In my application, i have situation in which i need to read around 300,000 records and on each record need to perform some business logic and again update the database. I am thinking of the following solution, i have a class which reads the records from the database and groups them into batch of 200 and posts them to MDB. Each mdb would call the service for doing Business Logic and update the DataBase. Is this a good approach or there is another way by which i can improve the preformace. Also, I want to know when the all MDB's are done processing. How can i do it?
Why do you think using JMS will improve the performance here? Is the process you explained is some kind of a cron job? If yes, then you probably might be well off using a threadpool and processing each task in a different thread. You really do not need a MDB here.
The only reason to use JMS or JavaSpaces or any "Grid Computing" configuration would be if you are able to put multiple separate machines to work in a local network. If you are on one machine, Nitesh's suggestion for a threadpool of worker threads sounds good.
What have you measured so far? I would be looking for things like: 1. CPU time to read a batch of records 2. CPU time to do the business logic on a single record 3. CPU time to write a batch of record 4. amount of network bandwidth consumed
I would agree with Nitesh and William on this 100%. MDB could be an overkill in this situation if you are going ahead just for processing 300,000 records.

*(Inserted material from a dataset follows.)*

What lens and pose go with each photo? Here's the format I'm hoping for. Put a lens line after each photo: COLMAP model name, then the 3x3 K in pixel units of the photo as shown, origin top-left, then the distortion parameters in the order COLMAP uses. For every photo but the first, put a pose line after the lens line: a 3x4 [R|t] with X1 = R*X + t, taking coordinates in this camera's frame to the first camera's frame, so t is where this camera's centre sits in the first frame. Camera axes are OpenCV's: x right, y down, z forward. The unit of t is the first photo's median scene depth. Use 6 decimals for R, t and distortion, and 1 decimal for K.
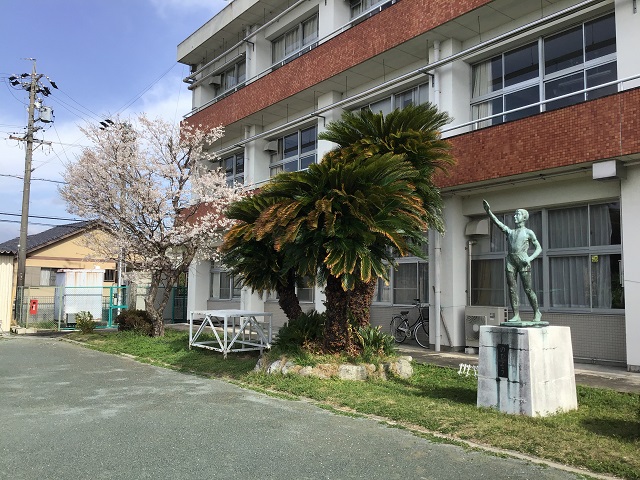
lens RADIAL K [[582.9, 0, 317.1], [0, 582.9, 239.7], [0, 0, 1]] dist [0.005029, 0.000000]
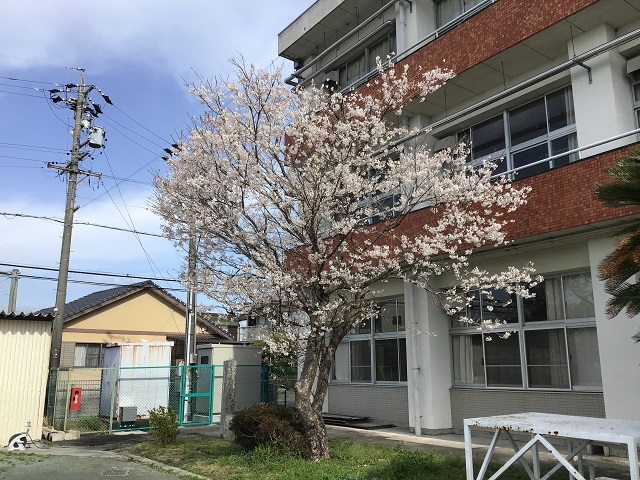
lens RADIAL K [[582.9, 0, 323.1], [0, 582.9, 242.2], [0, 0, 1]] dist [0.005029, 0.000000]
pose [[0.999609, -0.021481, -0.017880, -0.159436], [0.019118, 0.992200, -0.123184, 0.020788], [0.020387, 0.122794, 0.992223, 0.271317]]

It would be worth to check the number of indexes that would be affected when you are doing the biz logic and update of database. That would directly impact the amount of time spent for this 300,000 records. Also it would hit the users who are currently active in your system (you would be updating the DB which in turn could be updating certain indexes. Parallely some active users in the system could be accessing those tables + indexes.. )

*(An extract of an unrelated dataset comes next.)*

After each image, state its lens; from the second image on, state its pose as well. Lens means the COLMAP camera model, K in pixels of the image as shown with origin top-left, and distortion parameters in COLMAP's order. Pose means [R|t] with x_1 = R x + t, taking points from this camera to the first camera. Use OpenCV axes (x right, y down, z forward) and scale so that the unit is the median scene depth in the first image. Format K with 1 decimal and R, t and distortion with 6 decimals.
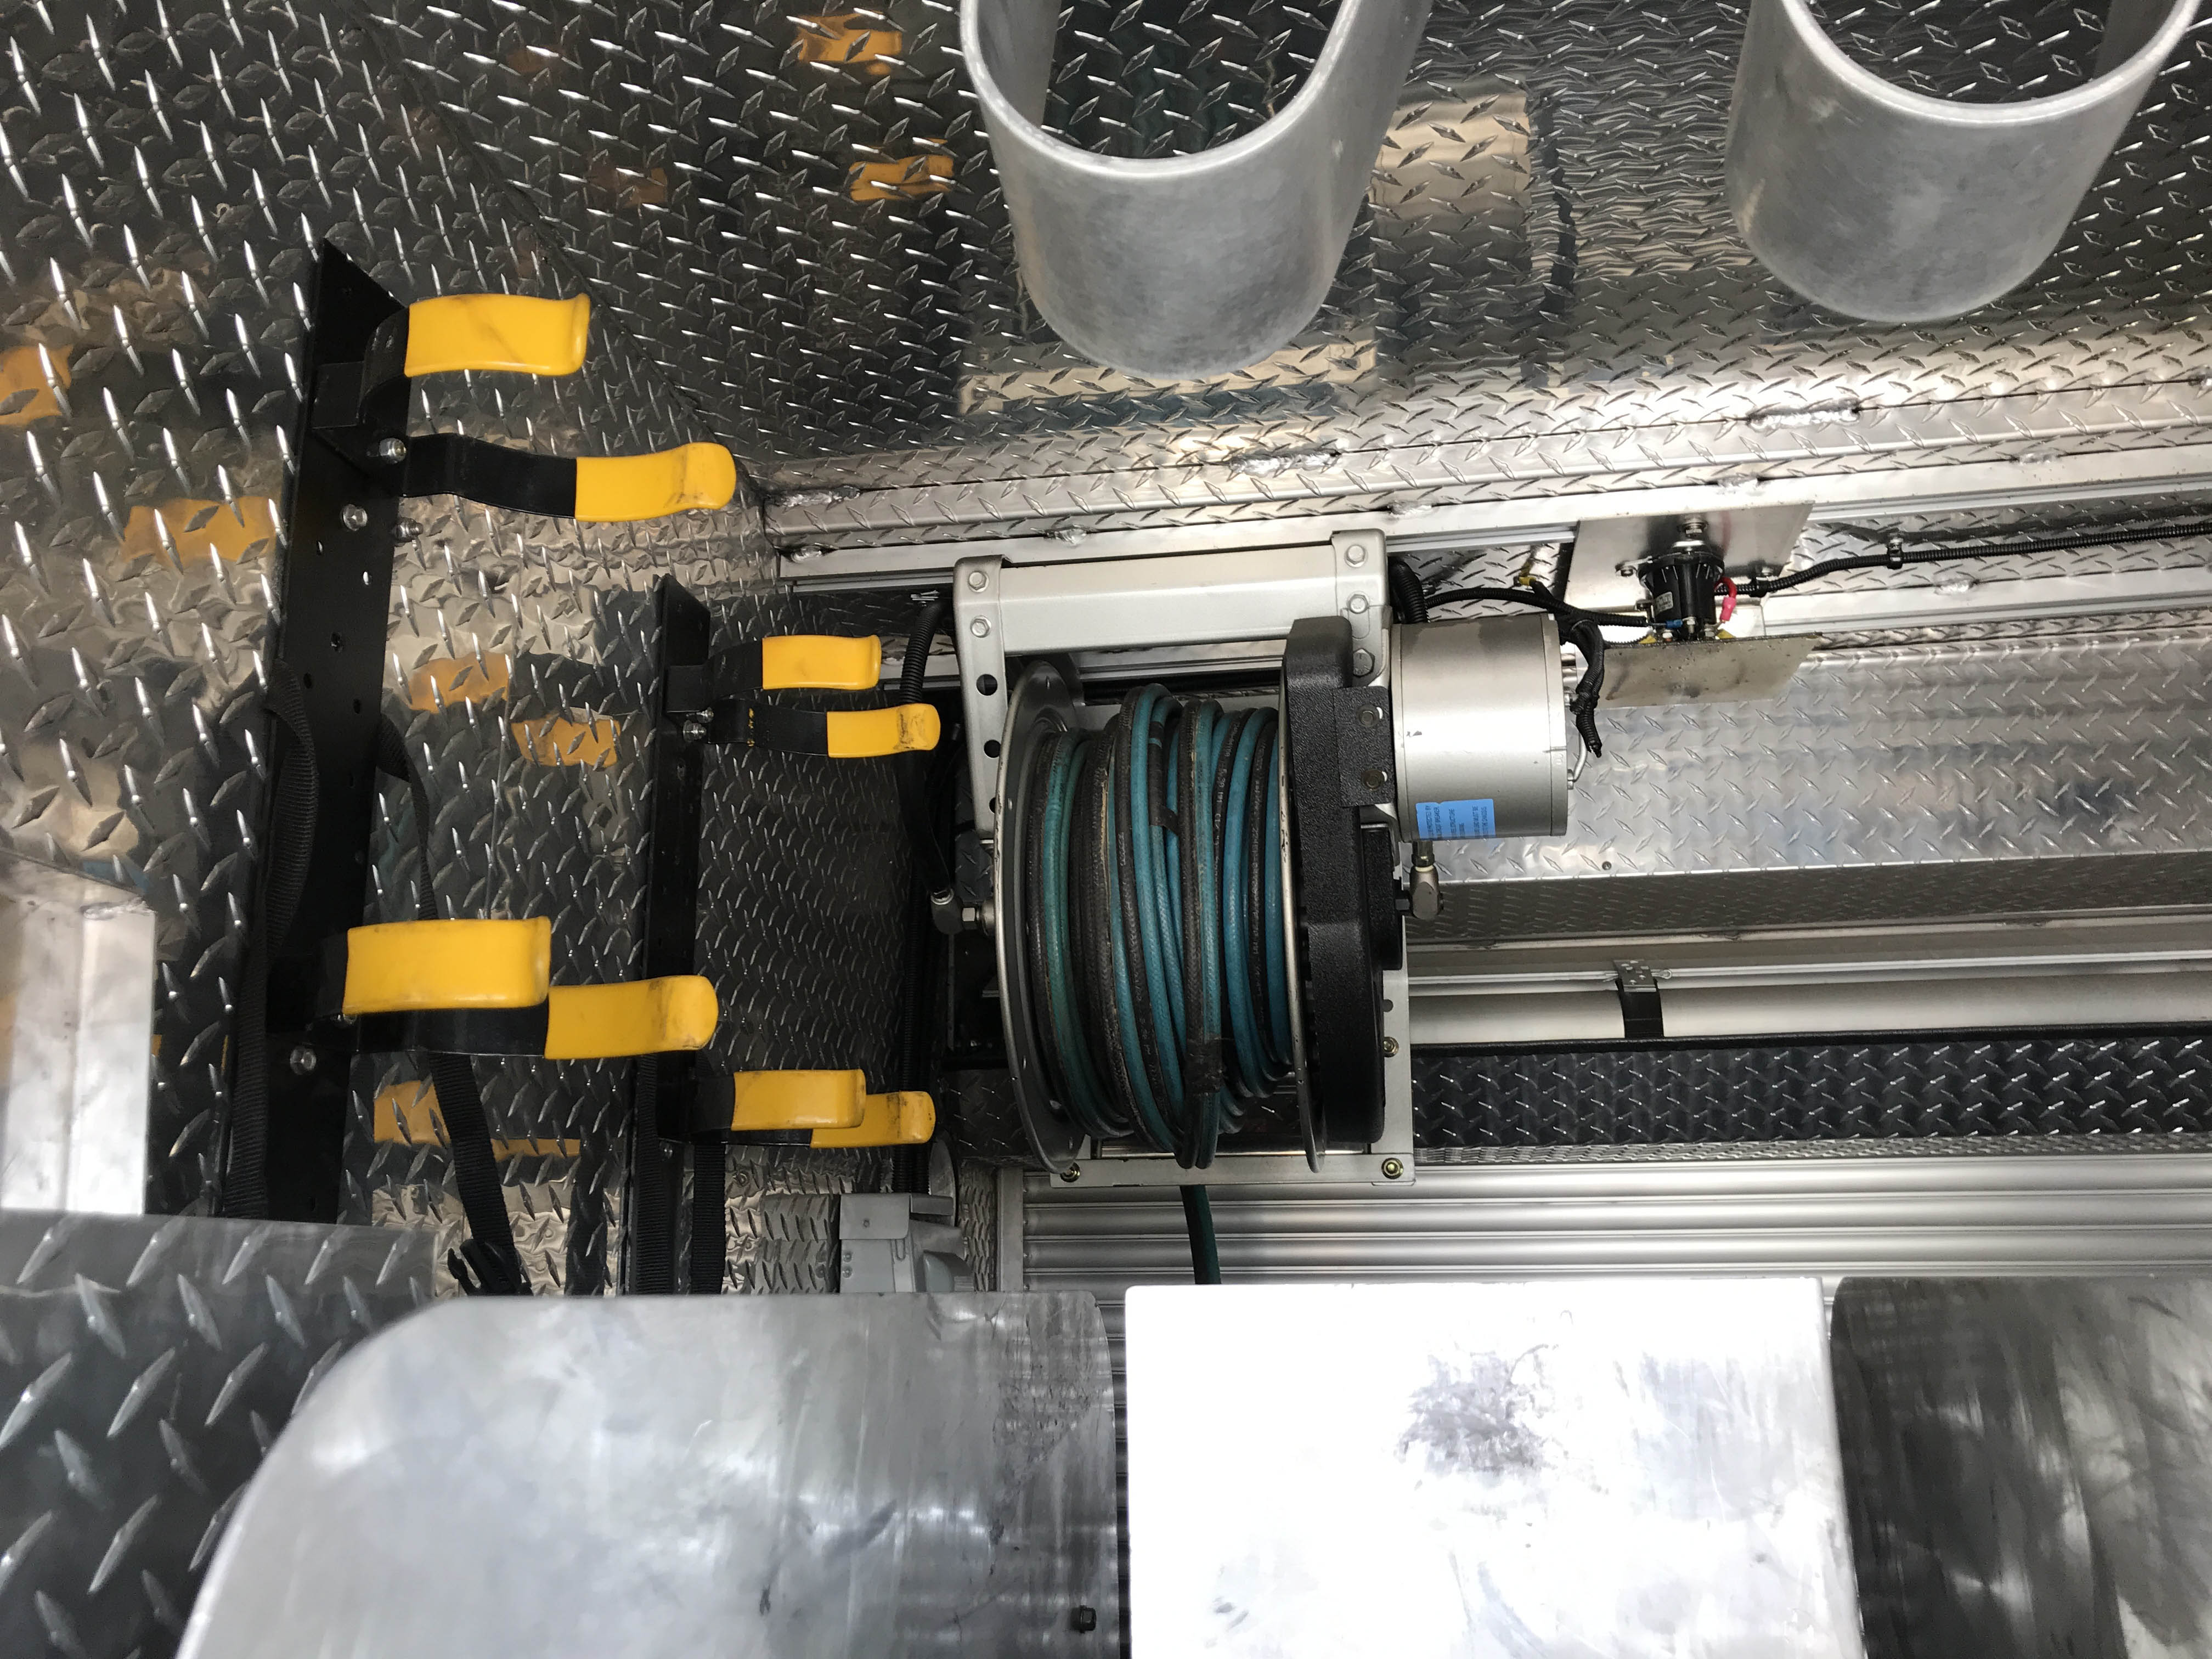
lens RADIAL K [[1802.7, 0, 1110.3], [0, 1802.7, 777.9], [0, 0, 1]] dist [0.047211, -0.051432]
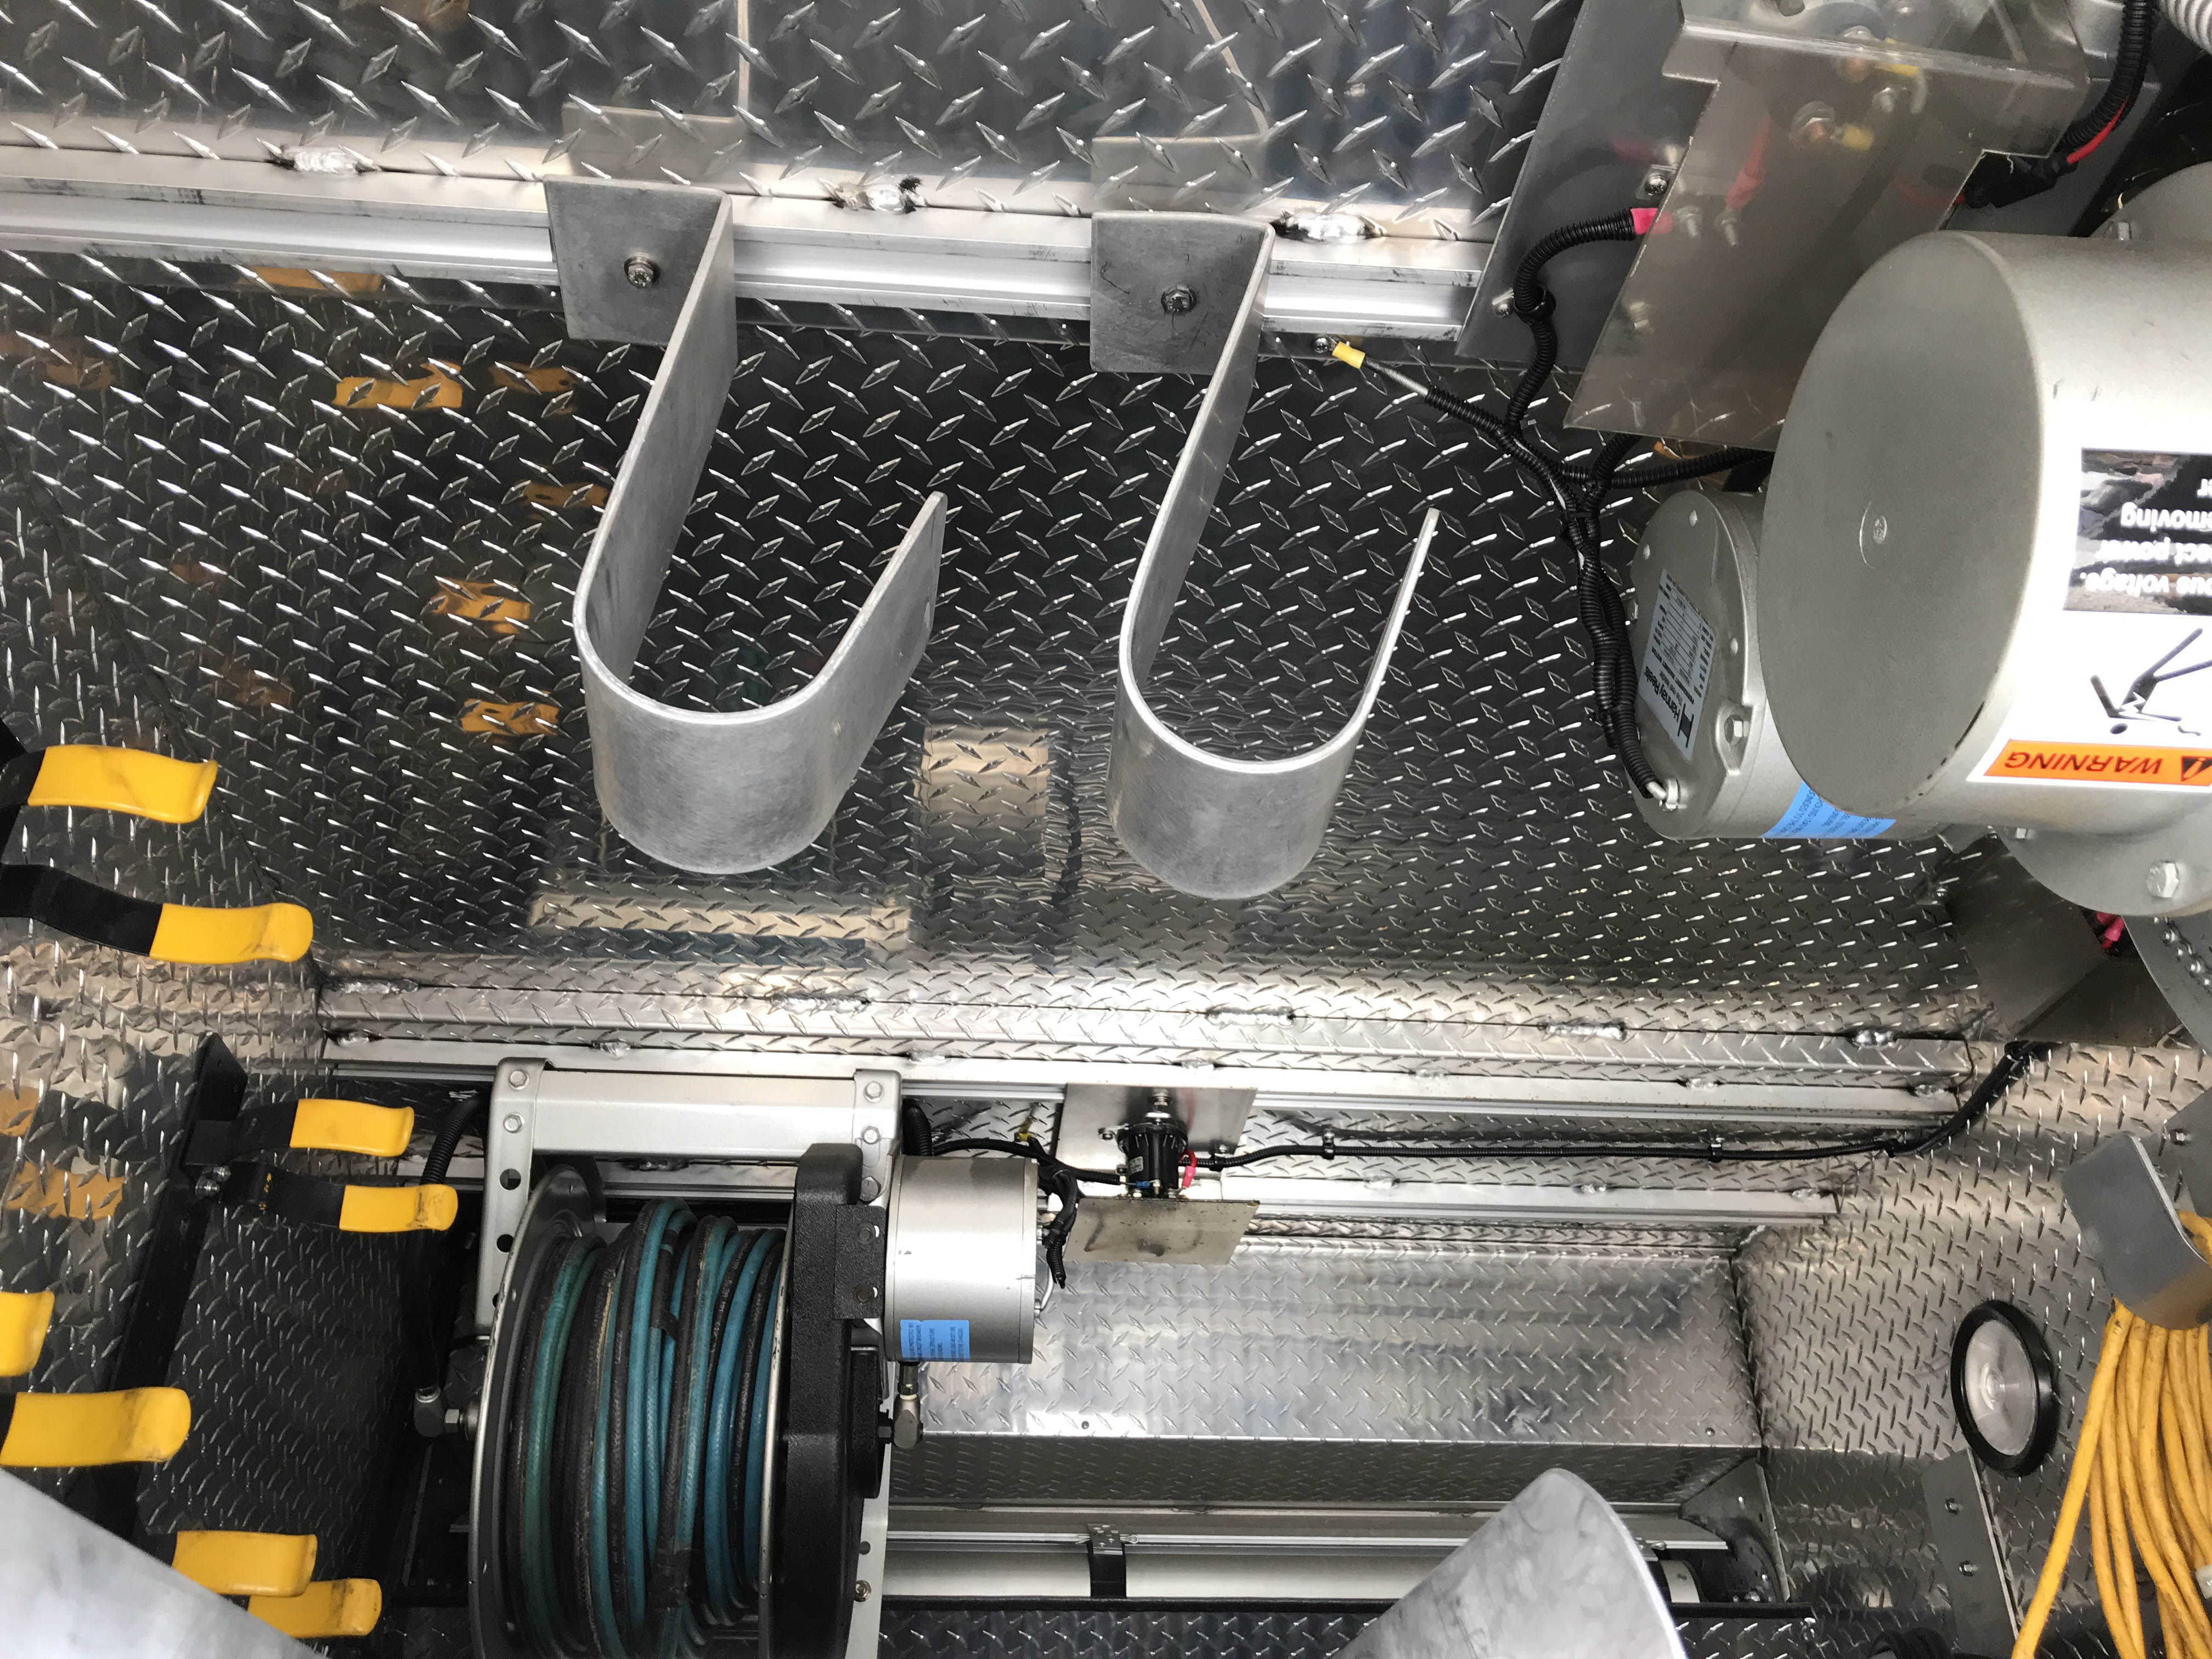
lens RADIAL K [[1802.7, 0, 1115.0], [0, 1802.7, 837.0], [0, 0, 1]] dist [0.047211, -0.051432]
pose [[0.966367, 0.137420, 0.217370, 0.014959], [-0.067556, 0.951222, -0.301021, 0.054450], [-0.248133, 0.276212, 0.928513, -0.129215]]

1. Read them in bulk 2. Hand off these to threadpoolexecutor (some thread pool to do biz logic) 3. Update the DB (Check if batch update can work out for you in this case to reduce "commit" everytime
Joined: Aug 10, 2005
Thanks for all your suggestions. We were thinking of MDB's because the business logic is present in ILOG which is invoked using Session EJB. If i am going to take each and every record process them sequentially then it would take a lot of time. If i am using an MDB, then each record would be processed concurrently, and it would improve the performance. One of the SLA is, we need to complete the entire process with in an hour. We are just in the inital stage of the project and decided on the best possible way to go about it, so we dont have measured any performance parameters. Since we have strict time constraints, we are brainstroming on various approaches, so that we can mitigate any risk araising due to performance issues in later stages.
Joined: Jan 14, 2003
I understand your concern. But with this, you are pushing the multi-threading capabilities to the container and want to just concentrate on invoking the biz logic and update the database. I see the following concerns. Obviously you are the best person to judge it for your project.
1. Since the MDB and the session beans would reside on the same container, the number of threads that would be required during this update would be high. 2. With standalone program, you have the option to run it on different machine with dedicated CPU. . Basically threads would get more CPU time with standalone approach than MDB+SessionBean residing in the same container. 3. What happens when the system is heavily loaded and this process kicks in. Is there a way to control it?. You may want to consider invoking the MDB only during a specific timeframe when the load on the server is minimal.
If you have single thread which fetches record from DB, invokes biz logic and updates back DB, then the response time has to be 0.012 seconds. (3600 seconds/300,000)
Obviously with multithreaded approach you can improve it. However, you may want to quickly check if the response time is met with single thread behavior now. If its less than that, you know its not a problem as of now.